Sustainability and transformation plans (STPs) are a means of NHS organisations coming together with local authorities and other partners to agree the future direction of health and care services in 44 areas of England. Our new report shows that the draft plans submitted last October are wide-ranging, from prevention and community-based services through to acute and specialised services in hospitals. As the local plans for delivering the NHS five year forward view, STPs aim to close gaps in health and wellbeing, care and quality, and funding and efficiency for the populations they serve.

The context in which STPs have been developed is much more challenging than when the Forward View was published in October 2014. Financial and operational performance have deteriorated sharply, and the additional resources allocated to the NHS by the government are being used mainly to reduce hospitals’ deficits. Funds to invest in strengthening and redesigning care in the community – one of the top priorities in STPs – are in short supply, raising serious questions about the credibility of those plans that seek to reduce hospital capacity. Similar questions arise about proposals to prioritise prevention when public health budgets are being cut.

Notwithstanding these concerns, we believe that STPs offer the best hope for the NHS and its partners to sustain and transform the delivery of health and care services. The challenge now is to translate the ambitious proposals contained in the drafts into credible plans, with clarity about the most important priorities in each area. New care models demonstrate how services are being transformed, and their work needs to be shared and spread as rapidly as possible.

We have been supporting the work of the vanguard sites involved in NHS England’s new care models programme. The enhanced care home vanguards in Sutton, Sunderland, Wakefield and other areas are showing particular promise, closely followed by the most advanced primary and acute care system vanguards in Northumbria, Salford, Morecambe Bay, Somerset, North East Hampshire and Mid Nottinghamshire.

Multispecialty community provider vanguards in areas as diverse as Dudley, Stockport and Whitstable also offer a glimpse of a future centred on integrated out-of-hospital care, with ambitions in some places to evolve into accountable care organisations. A number of areas, including Frimley, aim to use STPs to close the care and quality gap by scaling up the work of the vanguards.
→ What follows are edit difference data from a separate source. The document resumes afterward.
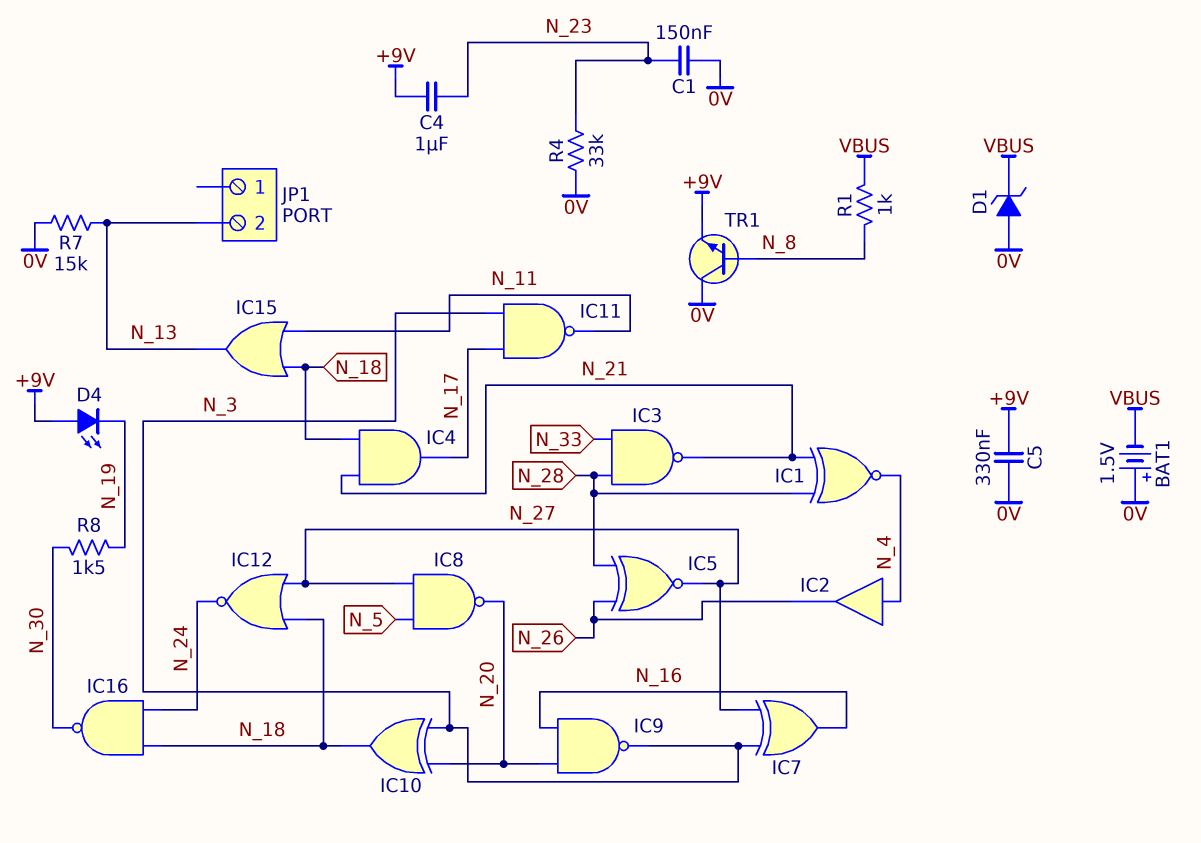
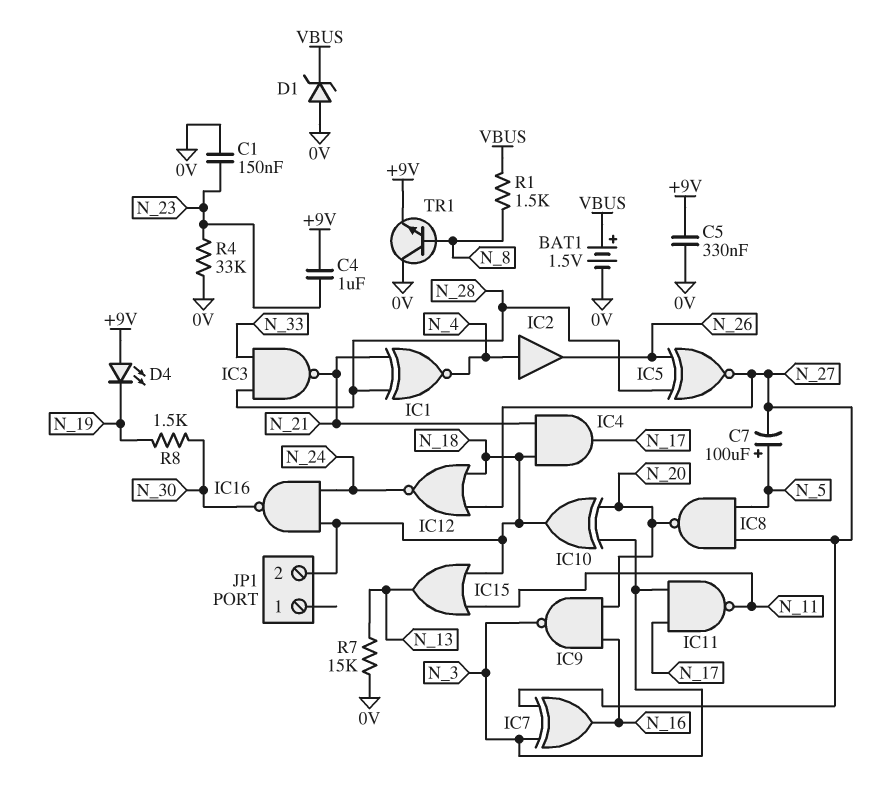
BAT1: 1.5V (plus 0V, minus VBUS) -> 1.5V (plus VBUS, minus 0V)
C7: none -> 100uF (plus N_5, minus N_27)
JP1 pin 2: N_13 -> N_18
R1: 1k (N_8, VBUS) -> 1.5k (N_8, VBUS)

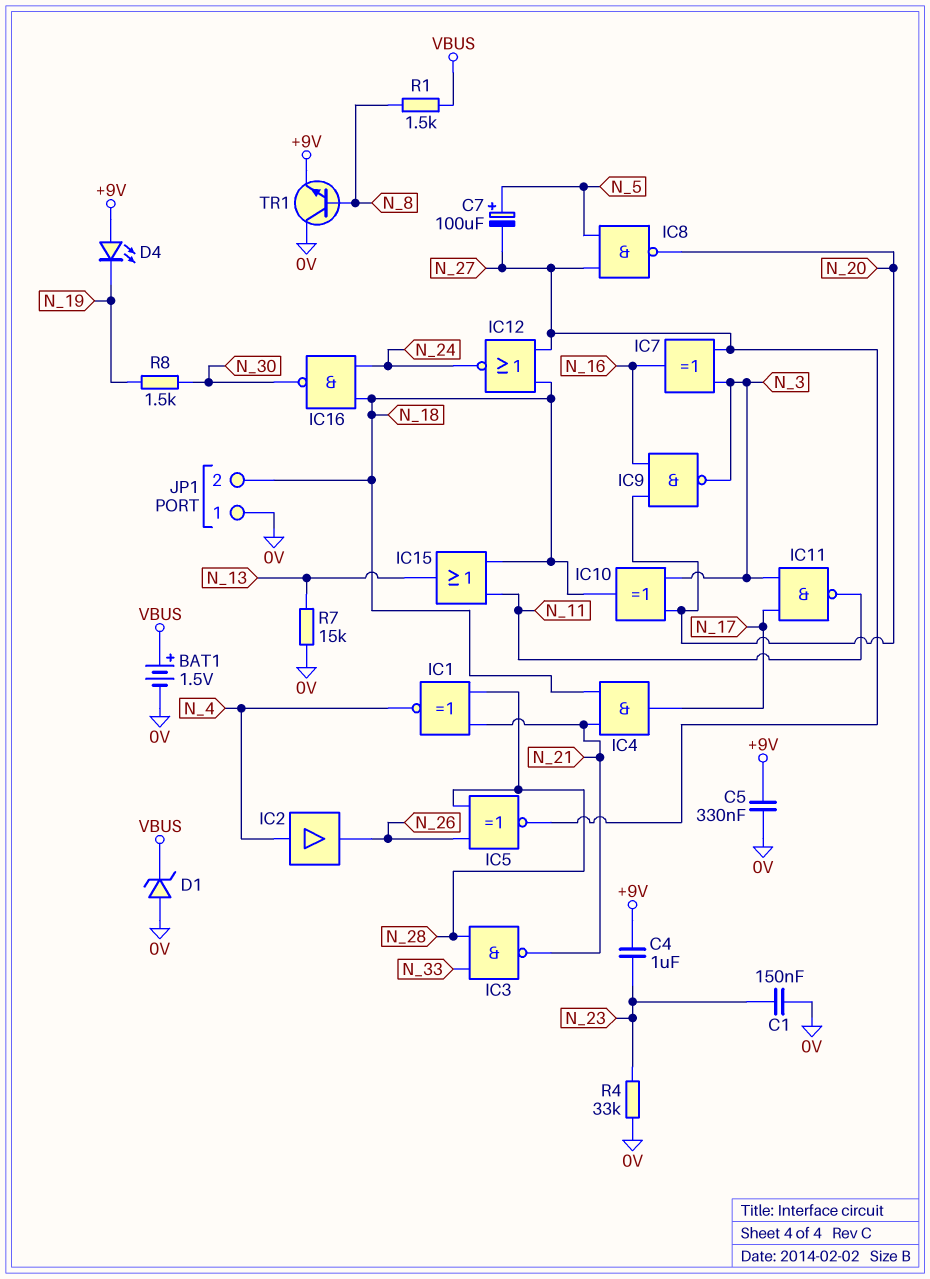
JP1 pin 1: none -> 0V

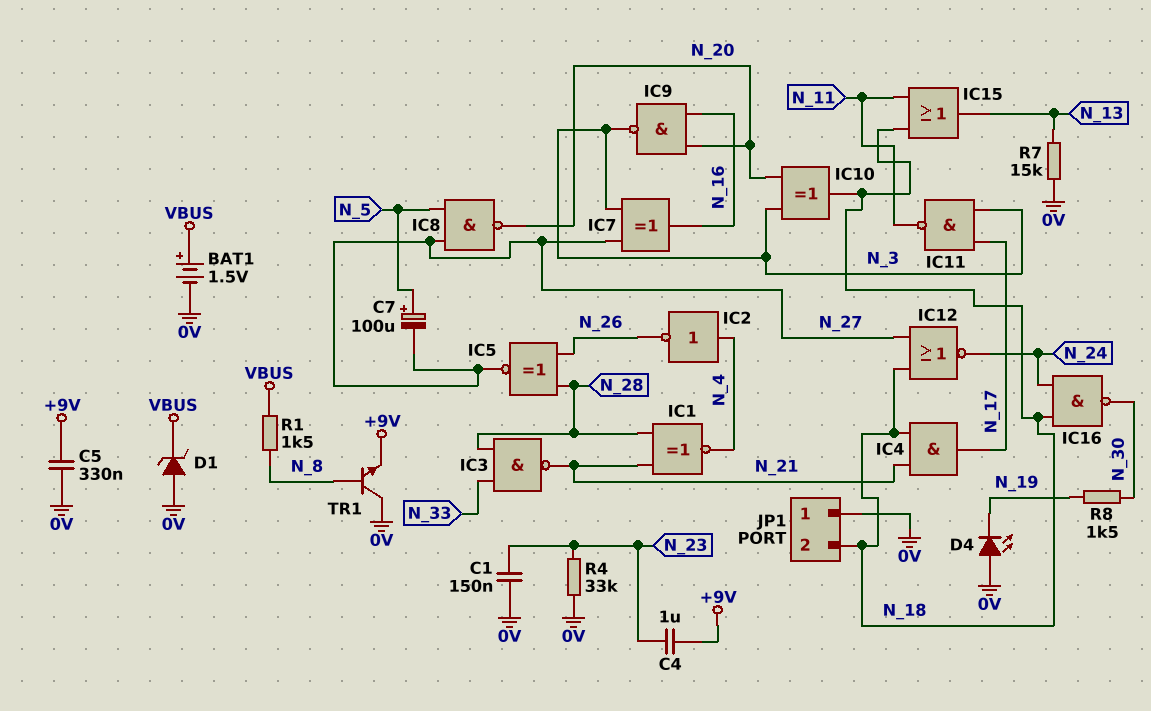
D4: LED (A +9V, K N_19) -> LED (A 0V, K N_19)
IC2: buffer (in N_4, out N_26) -> NOT (in N_4, out N_26)

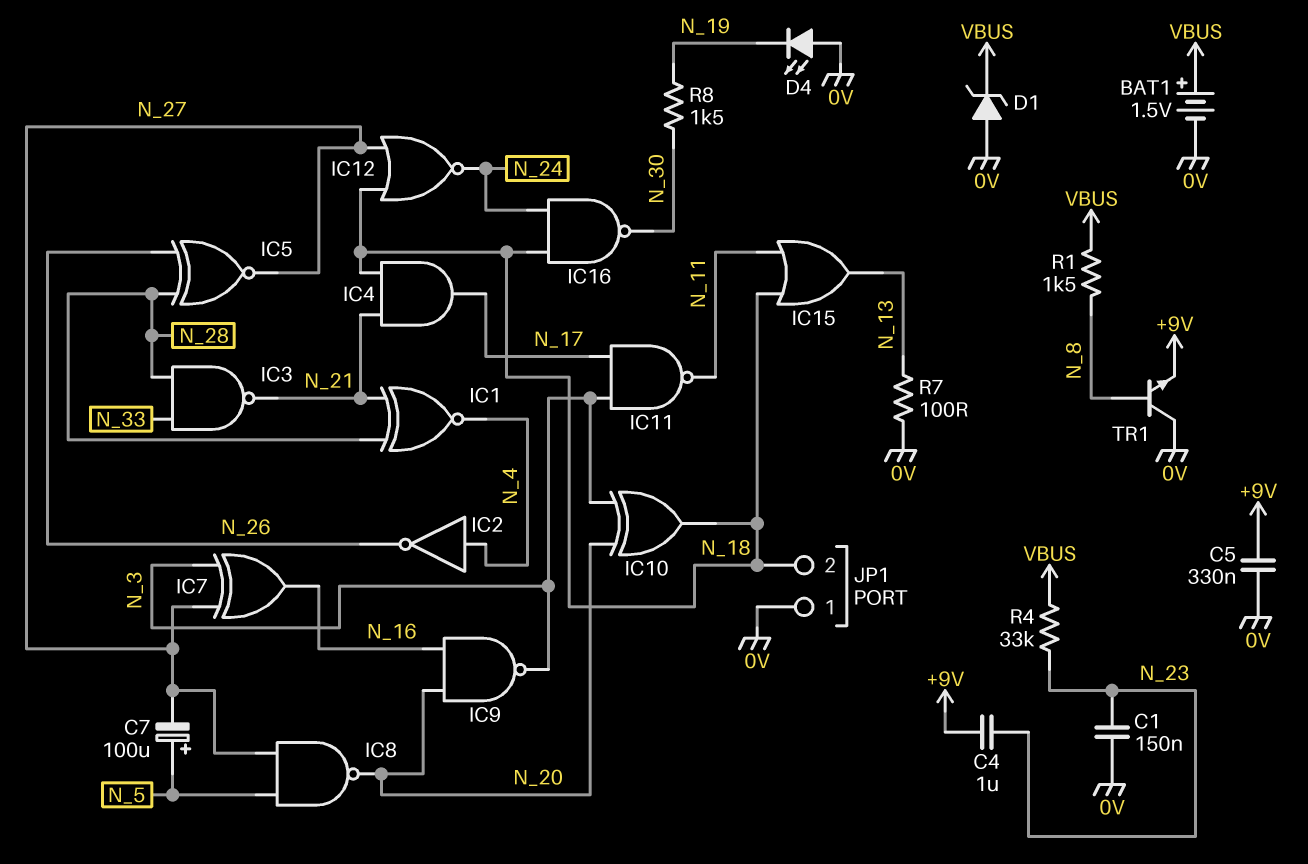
R4: 33k (0V, N_23) -> 33k (N_23, VBUS)
R7: 15k (0V, N_13) -> 100 (0V, N_13)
Two major challenges face STPs. The first is the need to adopt a realistic timescale for implementation of the plans that recognises how long it takes for innovations in care to become established and deliver results. The second is to create sufficient capacity to build on the foundations that have been laid already, when so much attention is being given to financial and operational pressures. New care models have the potential to address the root causes of these pressures in the medium term, which is why transformation and sustainability must be seen as two sides of the same coin.

NHS England and NHS Improvement should work together to oversee the development of STPs, and the government should support proposals to improve services. This should include backing plans to reconfigure acute and specialised services where the case for change has been made. The NHS also needs to strengthen the leadership and staffing of STPs without adding unnecessary complexity to an already cluttered organisational landscape.

Wherever possible, the proposals set out in STPs should be taken forward by NHS organisations and their partners working at a local level, with STPs leading only on those priorities that require co-ordination across a bigger footprint.

In the immediate future, these challenges have to be addressed by using existing resources more effectively and setting aside planned increases in funding to support new care models. In the longer term, the need to find extra resources for social care is becoming ever more urgent, while the claims of the NHS will also require a response given the infinitesimal growth in its budget planned for 2018/19 and 2019/20. It is no longer credible for the government to argue that it has provided ‘the funding needed to deliver the NHS’s own plan’ when most of the additional funding identified in the 2015 Spending Review is being used to keep services afloat rather than to transform care.